- Goal -
Copy the data below verbatim, reproducing every line in its original order.

- Exercise material -

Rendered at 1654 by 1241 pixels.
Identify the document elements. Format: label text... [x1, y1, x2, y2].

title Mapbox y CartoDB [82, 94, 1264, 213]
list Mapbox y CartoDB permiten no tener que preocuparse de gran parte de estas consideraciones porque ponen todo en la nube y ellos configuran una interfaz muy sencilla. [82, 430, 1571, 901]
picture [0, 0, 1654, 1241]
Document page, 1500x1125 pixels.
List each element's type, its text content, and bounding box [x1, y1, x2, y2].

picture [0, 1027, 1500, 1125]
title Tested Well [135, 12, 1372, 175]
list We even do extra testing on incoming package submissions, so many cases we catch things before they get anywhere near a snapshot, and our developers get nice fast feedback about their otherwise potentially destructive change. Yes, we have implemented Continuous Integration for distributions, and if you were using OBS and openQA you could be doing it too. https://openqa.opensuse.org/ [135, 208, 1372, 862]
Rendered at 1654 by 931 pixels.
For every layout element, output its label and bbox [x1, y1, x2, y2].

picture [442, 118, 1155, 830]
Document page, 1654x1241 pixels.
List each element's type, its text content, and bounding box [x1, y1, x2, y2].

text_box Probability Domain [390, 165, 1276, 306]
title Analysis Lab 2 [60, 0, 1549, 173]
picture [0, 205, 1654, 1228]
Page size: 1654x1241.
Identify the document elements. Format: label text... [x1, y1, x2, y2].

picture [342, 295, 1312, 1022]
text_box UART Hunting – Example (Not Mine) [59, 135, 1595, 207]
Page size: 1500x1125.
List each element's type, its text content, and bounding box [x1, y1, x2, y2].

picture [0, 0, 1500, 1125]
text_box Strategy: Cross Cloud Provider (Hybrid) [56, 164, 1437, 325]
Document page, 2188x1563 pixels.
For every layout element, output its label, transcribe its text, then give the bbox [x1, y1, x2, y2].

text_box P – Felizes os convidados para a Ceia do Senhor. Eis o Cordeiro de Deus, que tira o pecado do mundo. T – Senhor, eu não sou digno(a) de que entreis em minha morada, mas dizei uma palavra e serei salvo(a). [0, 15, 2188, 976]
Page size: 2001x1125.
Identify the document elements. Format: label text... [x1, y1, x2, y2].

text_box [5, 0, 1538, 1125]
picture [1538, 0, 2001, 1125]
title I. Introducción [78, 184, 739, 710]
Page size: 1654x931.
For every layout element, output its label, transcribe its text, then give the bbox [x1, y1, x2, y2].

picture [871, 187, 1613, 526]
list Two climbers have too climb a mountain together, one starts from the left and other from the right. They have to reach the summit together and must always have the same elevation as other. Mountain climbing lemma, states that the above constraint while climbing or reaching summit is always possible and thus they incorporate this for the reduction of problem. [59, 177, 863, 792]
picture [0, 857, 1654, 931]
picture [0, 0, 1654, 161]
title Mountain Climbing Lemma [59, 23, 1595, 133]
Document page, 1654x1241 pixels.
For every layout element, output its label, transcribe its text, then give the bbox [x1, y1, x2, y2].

- Response to the task -
Rendered at 1654 by 1241 pixels.
Identify the document elements. Format: label text... [x1, y1, x2, y2].

title Mapbox y CartoDB [82, 94, 1264, 213]
list Mapbox y CartoDB permiten no tener que preocuparse de gran parte de estas consideraciones porque ponen todo en la nube y ellos configuran una interfaz muy sencilla. [82, 430, 1571, 901]
picture [0, 0, 1654, 1241]
Document page, 1500x1125 pixels.
List each element's type, its text content, and bounding box [x1, y1, x2, y2].

picture [0, 1027, 1500, 1125]
title Tested Well [135, 12, 1372, 175]
list We even do extra testing on incoming package submissions, so many cases we catch things before they get anywhere near a snapshot, and our developers get nice fast feedback about their otherwise potentially destructive change. Yes, we have implemented Continuous Integration for distributions, and if you were using OBS and openQA you could be doing it too. https://openqa.opensuse.org/ [135, 208, 1372, 862]
Rendered at 1654 by 931 pixels.
For every layout element, output its label and bbox [x1, y1, x2, y2].

picture [442, 118, 1155, 830]
Document page, 1654x1241 pixels.
List each element's type, its text content, and bounding box [x1, y1, x2, y2].

text_box Probability Domain [390, 165, 1276, 306]
title Analysis Lab 2 [60, 0, 1549, 173]
picture [0, 205, 1654, 1228]
Page size: 1654x1241.
Identify the document elements. Format: label text... [x1, y1, x2, y2].

picture [342, 295, 1312, 1022]
text_box UART Hunting – Example (Not Mine) [59, 135, 1595, 207]
Page size: 1500x1125.
List each element's type, its text content, and bounding box [x1, y1, x2, y2].

picture [0, 0, 1500, 1125]
text_box Strategy: Cross Cloud Provider (Hybrid) [56, 164, 1437, 325]
Document page, 2188x1563 pixels.
For every layout element, output its label, transcribe its text, then give the bbox [x1, y1, x2, y2].

text_box P – Felizes os convidados para a Ceia do Senhor. Eis o Cordeiro de Deus, que tira o pecado do mundo. T – Senhor, eu não sou digno(a) de que entreis em minha morada, mas dizei uma palavra e serei salvo(a). [0, 15, 2188, 976]
Page size: 2001x1125.
Identify the document elements. Format: label text... [x1, y1, x2, y2].

text_box [5, 0, 1538, 1125]
picture [1538, 0, 2001, 1125]
title I. Introducción [78, 184, 739, 710]
Page size: 1654x931.
For every layout element, output its label, transcribe its text, then give the bbox [x1, y1, x2, y2].

picture [871, 187, 1613, 526]
list Two climbers have too climb a mountain together, one starts from the left and other from the right. They have to reach the summit together and must always have the same elevation as other. Mountain climbing lemma, states that the above constraint while climbing or reaching summit is always possible and thus they incorporate this for the reduction of problem. [59, 177, 863, 792]
picture [0, 857, 1654, 931]
picture [0, 0, 1654, 161]
title Mountain Climbing Lemma [59, 23, 1595, 133]
Document page, 1654x1241 pixels.
For every layout element, output its label, transcribe its text, then give the bbox [x1, y1, x2, y2].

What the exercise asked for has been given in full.